*Stated task*:
Update the lines below from the one containing "common name: Stiff greenthread" up to and including the one containing "genus: Cirsium" by replacing "phylum" with "division" and leaving everything else unchanged. Return only those lines.

==============================

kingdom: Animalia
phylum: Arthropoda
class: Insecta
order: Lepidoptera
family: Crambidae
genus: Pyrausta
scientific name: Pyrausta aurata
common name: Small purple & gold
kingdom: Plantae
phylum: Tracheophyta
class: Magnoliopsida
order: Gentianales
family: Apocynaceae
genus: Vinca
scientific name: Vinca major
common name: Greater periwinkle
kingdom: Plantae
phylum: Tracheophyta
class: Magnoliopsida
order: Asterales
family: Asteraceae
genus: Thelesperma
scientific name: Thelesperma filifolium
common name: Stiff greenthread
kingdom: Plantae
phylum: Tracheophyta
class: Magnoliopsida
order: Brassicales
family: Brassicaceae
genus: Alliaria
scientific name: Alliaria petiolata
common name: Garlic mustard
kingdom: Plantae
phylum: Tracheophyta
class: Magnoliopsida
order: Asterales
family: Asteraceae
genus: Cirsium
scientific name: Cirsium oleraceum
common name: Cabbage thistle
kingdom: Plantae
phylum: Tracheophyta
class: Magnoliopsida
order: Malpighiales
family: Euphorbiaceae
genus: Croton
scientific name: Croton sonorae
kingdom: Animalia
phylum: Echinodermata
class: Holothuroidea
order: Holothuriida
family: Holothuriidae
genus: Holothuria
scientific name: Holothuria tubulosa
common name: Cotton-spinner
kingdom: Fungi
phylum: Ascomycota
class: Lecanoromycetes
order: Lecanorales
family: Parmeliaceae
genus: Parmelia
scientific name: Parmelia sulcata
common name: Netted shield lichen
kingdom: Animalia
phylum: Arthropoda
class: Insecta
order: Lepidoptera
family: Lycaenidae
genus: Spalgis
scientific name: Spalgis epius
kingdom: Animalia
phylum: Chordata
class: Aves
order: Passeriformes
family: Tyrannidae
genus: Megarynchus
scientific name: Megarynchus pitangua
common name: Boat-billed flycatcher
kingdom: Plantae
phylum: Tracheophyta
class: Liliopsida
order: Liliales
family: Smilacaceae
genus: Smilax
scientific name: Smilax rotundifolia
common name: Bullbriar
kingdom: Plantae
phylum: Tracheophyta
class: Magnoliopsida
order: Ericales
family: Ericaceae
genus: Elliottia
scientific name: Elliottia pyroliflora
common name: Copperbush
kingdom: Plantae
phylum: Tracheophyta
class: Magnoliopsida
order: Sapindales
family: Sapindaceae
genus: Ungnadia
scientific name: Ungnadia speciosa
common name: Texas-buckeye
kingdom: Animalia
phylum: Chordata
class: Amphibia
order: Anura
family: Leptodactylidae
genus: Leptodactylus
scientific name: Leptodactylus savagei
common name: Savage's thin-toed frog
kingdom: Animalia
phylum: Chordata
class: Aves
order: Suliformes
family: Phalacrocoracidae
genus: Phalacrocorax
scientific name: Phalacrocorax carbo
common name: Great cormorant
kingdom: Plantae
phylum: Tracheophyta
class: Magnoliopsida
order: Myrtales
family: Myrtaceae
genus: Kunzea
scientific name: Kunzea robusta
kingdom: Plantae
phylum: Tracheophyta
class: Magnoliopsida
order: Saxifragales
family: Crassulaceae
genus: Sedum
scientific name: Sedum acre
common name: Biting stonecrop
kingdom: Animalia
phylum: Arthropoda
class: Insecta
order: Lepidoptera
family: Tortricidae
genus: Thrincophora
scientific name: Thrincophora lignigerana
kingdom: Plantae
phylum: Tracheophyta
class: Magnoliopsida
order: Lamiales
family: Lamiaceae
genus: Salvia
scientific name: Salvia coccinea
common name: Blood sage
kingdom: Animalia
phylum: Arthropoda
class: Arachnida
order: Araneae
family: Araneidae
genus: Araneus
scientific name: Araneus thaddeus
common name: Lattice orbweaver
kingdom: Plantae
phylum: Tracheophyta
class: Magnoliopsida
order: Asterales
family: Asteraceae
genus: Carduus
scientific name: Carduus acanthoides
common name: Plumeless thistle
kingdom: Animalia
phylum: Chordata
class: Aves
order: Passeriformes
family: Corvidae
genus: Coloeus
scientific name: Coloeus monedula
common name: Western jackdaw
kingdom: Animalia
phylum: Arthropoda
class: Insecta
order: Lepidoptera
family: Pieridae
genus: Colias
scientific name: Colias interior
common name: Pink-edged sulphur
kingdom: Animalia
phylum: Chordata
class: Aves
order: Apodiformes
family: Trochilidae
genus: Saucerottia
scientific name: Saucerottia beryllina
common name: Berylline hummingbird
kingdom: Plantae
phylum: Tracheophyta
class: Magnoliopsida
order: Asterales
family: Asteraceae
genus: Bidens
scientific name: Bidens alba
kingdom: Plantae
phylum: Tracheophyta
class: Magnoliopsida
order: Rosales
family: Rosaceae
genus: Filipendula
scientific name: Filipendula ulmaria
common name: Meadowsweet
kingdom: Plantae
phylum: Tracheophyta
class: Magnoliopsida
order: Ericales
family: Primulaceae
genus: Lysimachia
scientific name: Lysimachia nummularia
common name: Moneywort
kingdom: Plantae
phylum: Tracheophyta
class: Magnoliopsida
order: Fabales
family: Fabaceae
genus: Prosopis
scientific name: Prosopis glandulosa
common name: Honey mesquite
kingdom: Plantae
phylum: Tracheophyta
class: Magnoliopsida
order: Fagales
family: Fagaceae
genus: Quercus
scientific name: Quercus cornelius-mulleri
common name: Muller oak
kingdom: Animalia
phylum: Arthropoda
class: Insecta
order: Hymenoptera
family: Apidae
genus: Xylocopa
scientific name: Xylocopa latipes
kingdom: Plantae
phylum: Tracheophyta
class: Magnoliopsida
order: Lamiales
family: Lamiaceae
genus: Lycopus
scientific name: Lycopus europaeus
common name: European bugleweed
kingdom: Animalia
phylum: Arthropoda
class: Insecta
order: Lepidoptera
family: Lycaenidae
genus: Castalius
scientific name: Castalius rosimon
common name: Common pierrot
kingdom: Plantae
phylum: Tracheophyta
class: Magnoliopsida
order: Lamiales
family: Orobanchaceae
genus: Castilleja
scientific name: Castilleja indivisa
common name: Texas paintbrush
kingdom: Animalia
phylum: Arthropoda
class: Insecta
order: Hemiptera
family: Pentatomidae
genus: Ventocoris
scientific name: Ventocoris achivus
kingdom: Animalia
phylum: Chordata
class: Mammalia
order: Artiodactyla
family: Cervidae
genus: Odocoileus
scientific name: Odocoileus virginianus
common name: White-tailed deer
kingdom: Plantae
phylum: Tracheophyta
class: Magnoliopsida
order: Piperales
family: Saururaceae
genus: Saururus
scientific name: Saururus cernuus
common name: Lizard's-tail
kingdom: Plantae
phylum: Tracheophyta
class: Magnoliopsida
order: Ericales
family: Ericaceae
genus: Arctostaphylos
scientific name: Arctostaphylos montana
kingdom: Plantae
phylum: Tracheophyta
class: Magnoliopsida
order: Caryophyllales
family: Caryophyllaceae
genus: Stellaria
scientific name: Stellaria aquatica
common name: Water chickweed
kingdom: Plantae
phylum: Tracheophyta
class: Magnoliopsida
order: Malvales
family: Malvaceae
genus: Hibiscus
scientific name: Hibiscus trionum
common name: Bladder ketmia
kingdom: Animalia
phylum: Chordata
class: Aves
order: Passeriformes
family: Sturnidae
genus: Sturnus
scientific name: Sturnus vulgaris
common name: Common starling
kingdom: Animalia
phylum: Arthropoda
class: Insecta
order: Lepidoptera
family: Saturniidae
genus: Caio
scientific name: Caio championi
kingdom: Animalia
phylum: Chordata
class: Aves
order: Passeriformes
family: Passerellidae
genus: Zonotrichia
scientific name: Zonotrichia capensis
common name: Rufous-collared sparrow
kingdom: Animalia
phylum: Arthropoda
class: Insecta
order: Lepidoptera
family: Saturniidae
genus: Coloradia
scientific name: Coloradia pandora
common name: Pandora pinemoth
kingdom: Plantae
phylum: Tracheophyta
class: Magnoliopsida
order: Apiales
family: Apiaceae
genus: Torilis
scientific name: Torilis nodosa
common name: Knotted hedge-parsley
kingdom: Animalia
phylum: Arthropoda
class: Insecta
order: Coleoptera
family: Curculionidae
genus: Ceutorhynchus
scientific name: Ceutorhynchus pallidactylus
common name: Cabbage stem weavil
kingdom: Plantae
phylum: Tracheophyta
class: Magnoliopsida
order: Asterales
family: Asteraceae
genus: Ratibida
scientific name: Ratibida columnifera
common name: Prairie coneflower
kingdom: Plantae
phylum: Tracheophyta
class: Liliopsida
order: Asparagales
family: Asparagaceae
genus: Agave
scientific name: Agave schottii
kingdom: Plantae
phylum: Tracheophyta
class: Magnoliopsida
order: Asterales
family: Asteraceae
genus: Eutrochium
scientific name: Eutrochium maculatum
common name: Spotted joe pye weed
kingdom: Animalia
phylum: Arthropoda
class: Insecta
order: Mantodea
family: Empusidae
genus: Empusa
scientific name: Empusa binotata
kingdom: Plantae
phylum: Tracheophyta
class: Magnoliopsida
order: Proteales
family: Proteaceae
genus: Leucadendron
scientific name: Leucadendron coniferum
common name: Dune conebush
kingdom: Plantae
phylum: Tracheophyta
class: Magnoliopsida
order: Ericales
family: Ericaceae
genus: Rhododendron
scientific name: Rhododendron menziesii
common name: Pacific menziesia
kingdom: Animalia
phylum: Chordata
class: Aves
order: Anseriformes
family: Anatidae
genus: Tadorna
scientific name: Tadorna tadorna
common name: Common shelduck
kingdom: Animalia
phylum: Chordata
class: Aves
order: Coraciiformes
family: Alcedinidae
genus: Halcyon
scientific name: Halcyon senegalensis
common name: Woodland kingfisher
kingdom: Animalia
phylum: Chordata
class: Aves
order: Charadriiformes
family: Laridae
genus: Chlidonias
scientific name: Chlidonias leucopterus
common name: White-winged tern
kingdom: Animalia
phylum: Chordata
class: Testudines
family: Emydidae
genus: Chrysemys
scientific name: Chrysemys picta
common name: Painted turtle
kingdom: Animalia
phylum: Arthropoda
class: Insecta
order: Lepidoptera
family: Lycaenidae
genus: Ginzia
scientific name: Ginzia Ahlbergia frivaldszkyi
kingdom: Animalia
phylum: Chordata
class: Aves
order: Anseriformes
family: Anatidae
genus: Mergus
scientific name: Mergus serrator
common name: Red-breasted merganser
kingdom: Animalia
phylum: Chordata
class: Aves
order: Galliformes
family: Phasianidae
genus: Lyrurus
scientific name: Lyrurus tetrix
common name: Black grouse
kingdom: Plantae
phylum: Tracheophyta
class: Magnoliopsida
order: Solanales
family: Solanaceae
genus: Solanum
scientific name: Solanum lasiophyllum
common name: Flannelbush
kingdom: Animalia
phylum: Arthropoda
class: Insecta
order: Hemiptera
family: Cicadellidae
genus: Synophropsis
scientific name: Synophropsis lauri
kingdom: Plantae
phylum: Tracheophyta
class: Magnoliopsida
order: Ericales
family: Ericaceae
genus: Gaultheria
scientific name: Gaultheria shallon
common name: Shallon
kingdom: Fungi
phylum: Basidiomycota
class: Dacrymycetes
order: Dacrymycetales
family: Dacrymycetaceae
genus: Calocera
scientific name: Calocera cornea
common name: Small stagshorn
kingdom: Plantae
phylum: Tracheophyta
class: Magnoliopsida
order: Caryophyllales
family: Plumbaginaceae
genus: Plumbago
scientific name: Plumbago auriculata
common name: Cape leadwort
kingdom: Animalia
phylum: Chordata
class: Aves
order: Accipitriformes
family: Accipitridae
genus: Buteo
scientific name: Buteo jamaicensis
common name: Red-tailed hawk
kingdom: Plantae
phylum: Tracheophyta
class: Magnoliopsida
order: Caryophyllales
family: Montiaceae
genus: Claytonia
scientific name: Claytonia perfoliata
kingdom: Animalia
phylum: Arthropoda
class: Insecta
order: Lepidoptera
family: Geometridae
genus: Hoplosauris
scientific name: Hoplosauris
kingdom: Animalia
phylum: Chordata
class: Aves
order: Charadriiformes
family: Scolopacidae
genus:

==============================

*Finished task*:
common name: Stiff greenthread
kingdom: Plantae
division: Tracheophyta
class: Magnoliopsida
order: Brassicales
family: Brassicaceae
genus: Alliaria
scientific name: Alliaria petiolata
common name: Garlic mustard
kingdom: Plantae
division: Tracheophyta
class: Magnoliopsida
order: Asterales
family: Asteraceae
genus: Cirsium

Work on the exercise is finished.